Before I could cry out, the whale erupted from the water with a blast from his blowhole. A mist stung me, a stench of rot, as the whale's body blotted out the sun, his vast form suspended in the air.
A monster.
Big as a building.
other of mercy!” cried Irish.
The monster's jaw snapped, and I saw the glistening of teeth.
In the same moment, the harponeer stood and cast his iron deep into the whale's hide. “Stern all! Stern for your lives!” Briggs screamed as he grabbed his second iron and darted it into the whale as well.
I rowed for my very life.
God help us! We'll capsize!
With a crack like thunder, the whale crashed into the water. A wave like the tide roared over us. The whaleboat rolled onto her side, and for a desperate moment I clung to the gunwale, choking on seawater. Then the boat righted herself, half filled with water.
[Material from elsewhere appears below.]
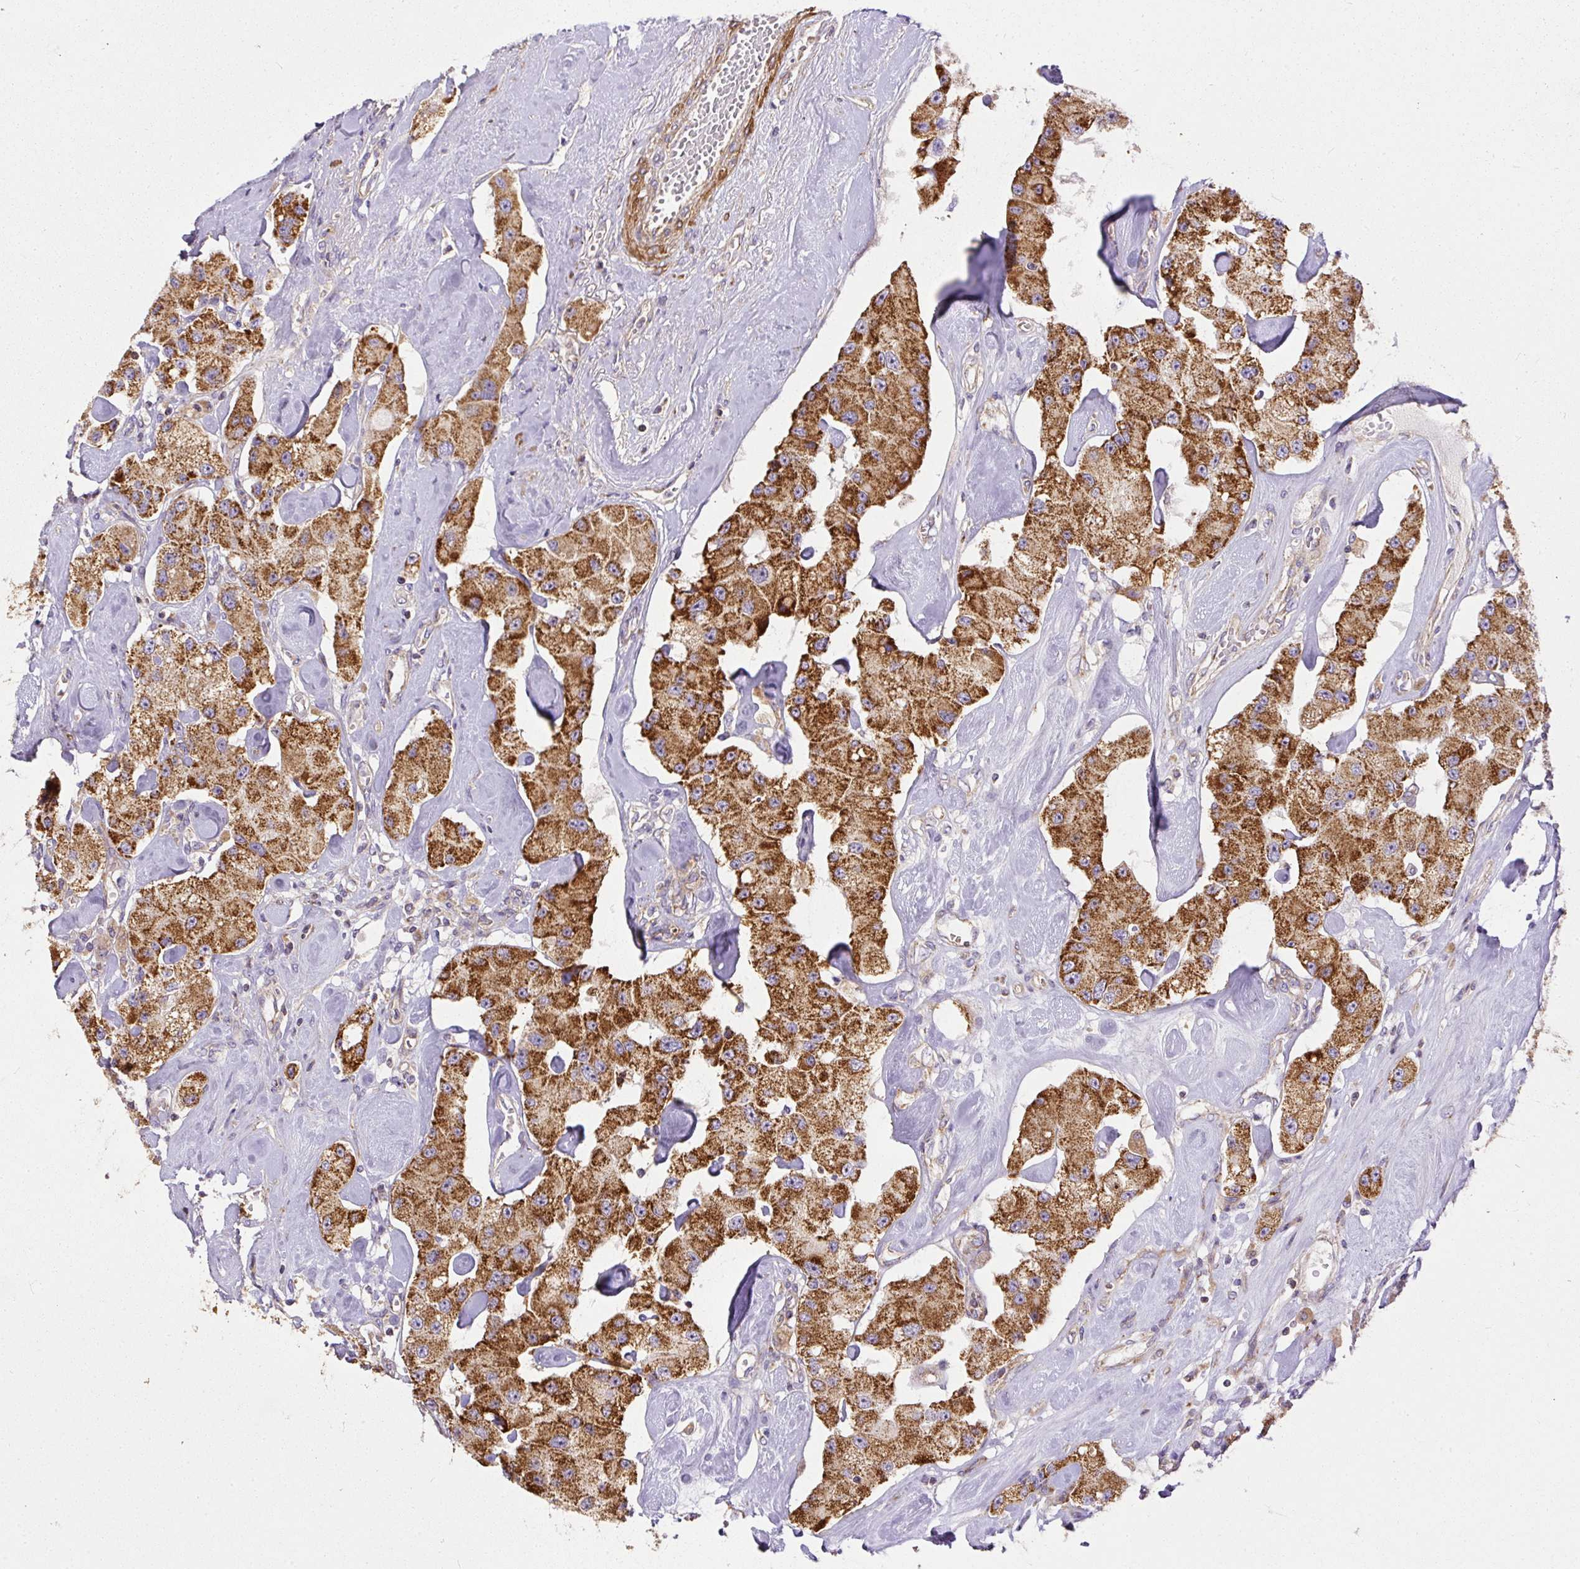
{"staining": {"intensity": "strong", "quantity": ">75%", "location": "cytoplasmic/membranous"}, "tissue": "carcinoid", "cell_type": "Tumor cells", "image_type": "cancer", "snomed": [{"axis": "morphology", "description": "Carcinoid, malignant, NOS"}, {"axis": "topography", "description": "Pancreas"}], "caption": "A histopathology image of human malignant carcinoid stained for a protein reveals strong cytoplasmic/membranous brown staining in tumor cells.", "gene": "NDUFAF2", "patient": {"sex": "male", "age": 41}}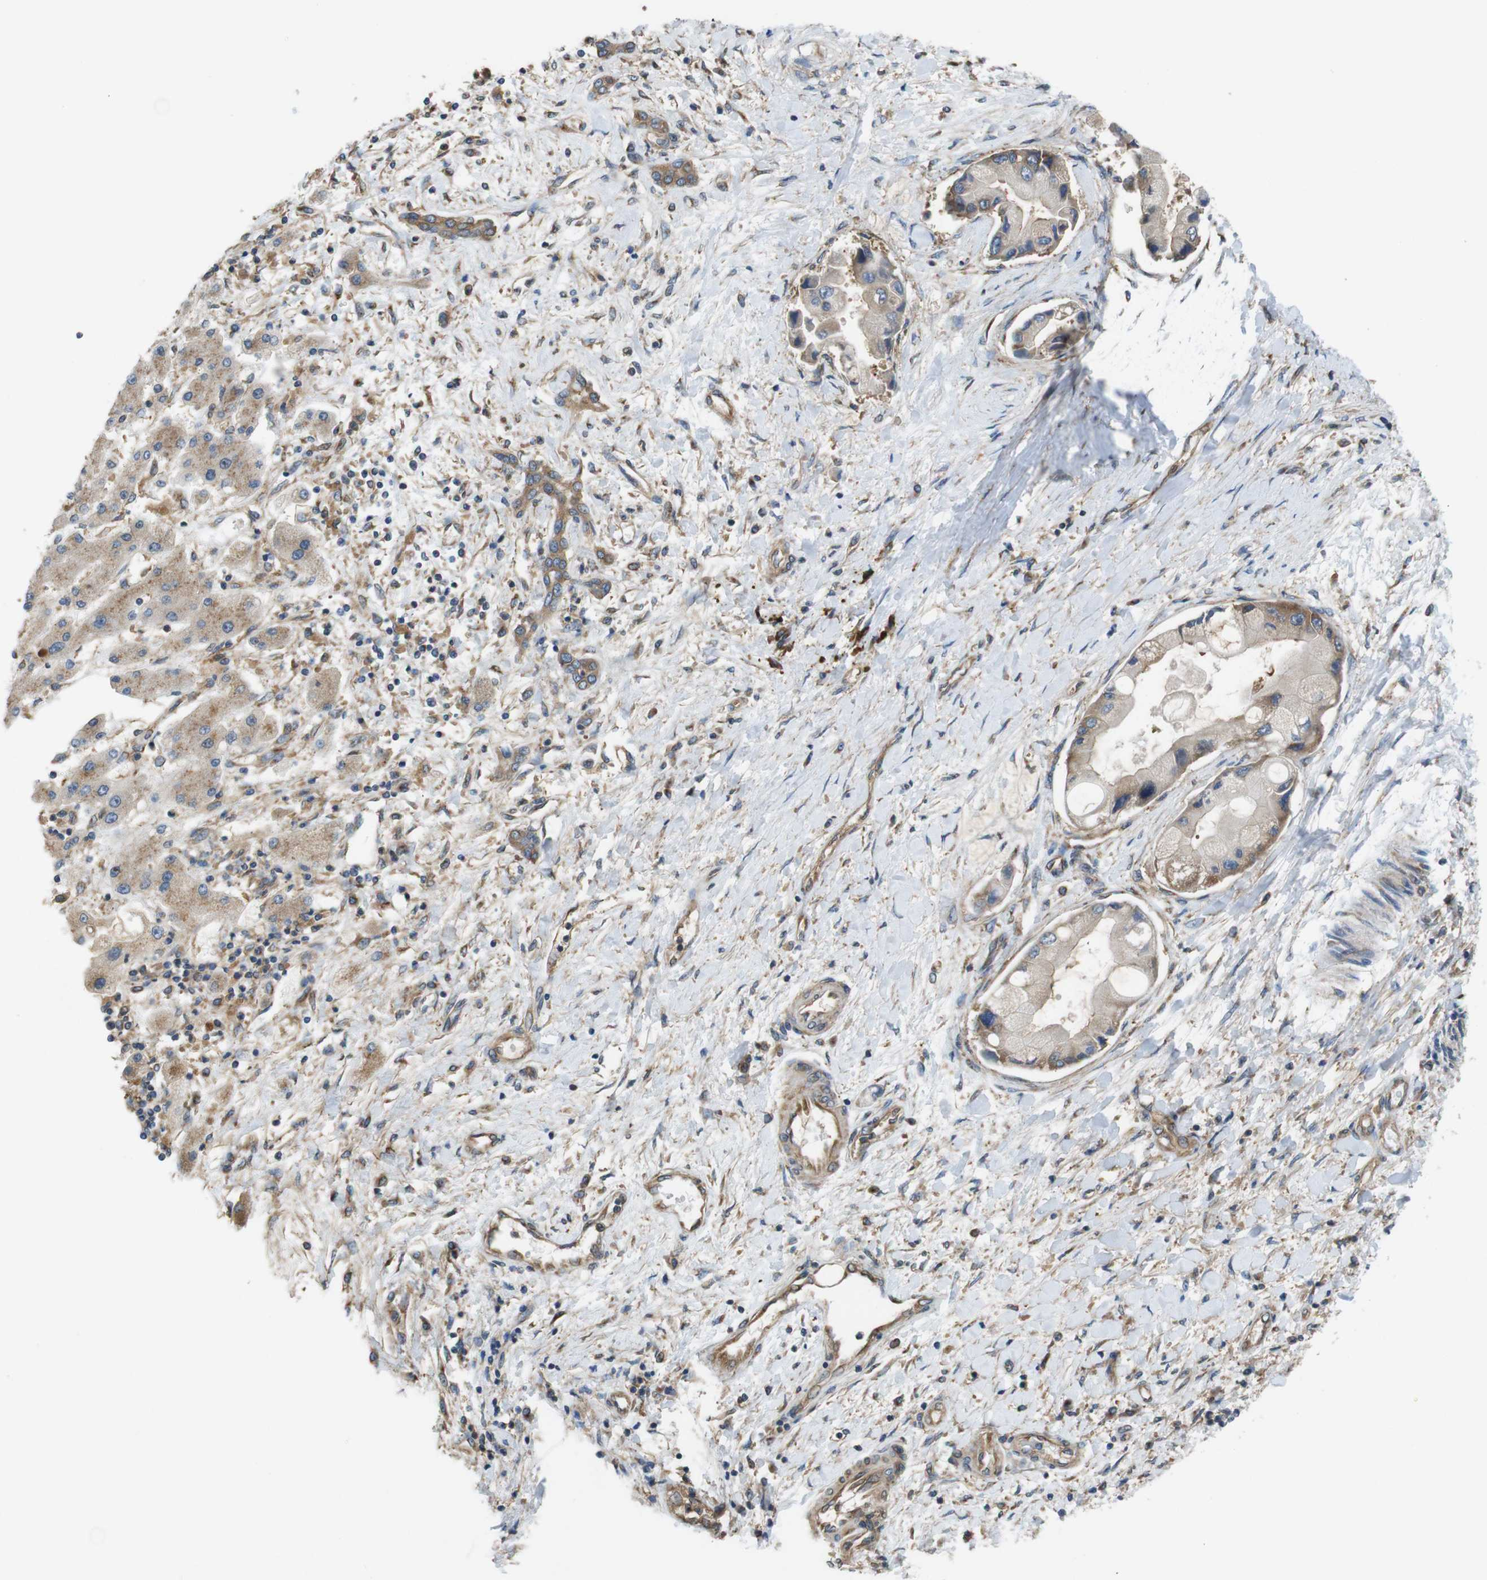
{"staining": {"intensity": "weak", "quantity": ">75%", "location": "cytoplasmic/membranous"}, "tissue": "liver cancer", "cell_type": "Tumor cells", "image_type": "cancer", "snomed": [{"axis": "morphology", "description": "Cholangiocarcinoma"}, {"axis": "topography", "description": "Liver"}], "caption": "Protein staining reveals weak cytoplasmic/membranous positivity in approximately >75% of tumor cells in liver cholangiocarcinoma.", "gene": "DCTN1", "patient": {"sex": "male", "age": 50}}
“Stern all!” yelled Sweet. “Before he smashes us with his flukes!”
Dexter began to bail, as that was his job. With the others I found my seat and rowed like the dickens. Suddenly, with a shriek, the whaleline flew past my shoulder as the injured whale sped to windward.
“Avast!” cried Sweet. “We're in for a ride! Bail, boys, bail! All of ye!”
I bailed like a crazy man as the line whistled hot and sizzling round the loggerhead in the stern, forward the length of the boat, and out the bow's chocks. Smoke rose from the loggerhead. The air stank of burning hemp. The bow dipped low. Terrible low. I'd heard yarns of how if the line caught in the chocks, it yanked the boat under in an instant, men and all, never to be seen again.
Blood and thunder!
I'd heard tales of men getting caught in the line as it whizzed out of the tubs, a coil wrapped round an arm, an ankle, the poor fellows whipping right out of the whale-boat and down into the deep so fast no one saw them go.
By fire!
Then, with a groan and a shudder, our whaleboat took off, dashing along, the line stretched taut between us and the whale. I clung to my seat, tasting blood, teeth jarring together, as we crashed from one wave to the next, rocking back and forth, blinded by spray.
Jerusalem crickets! Is every chase like this?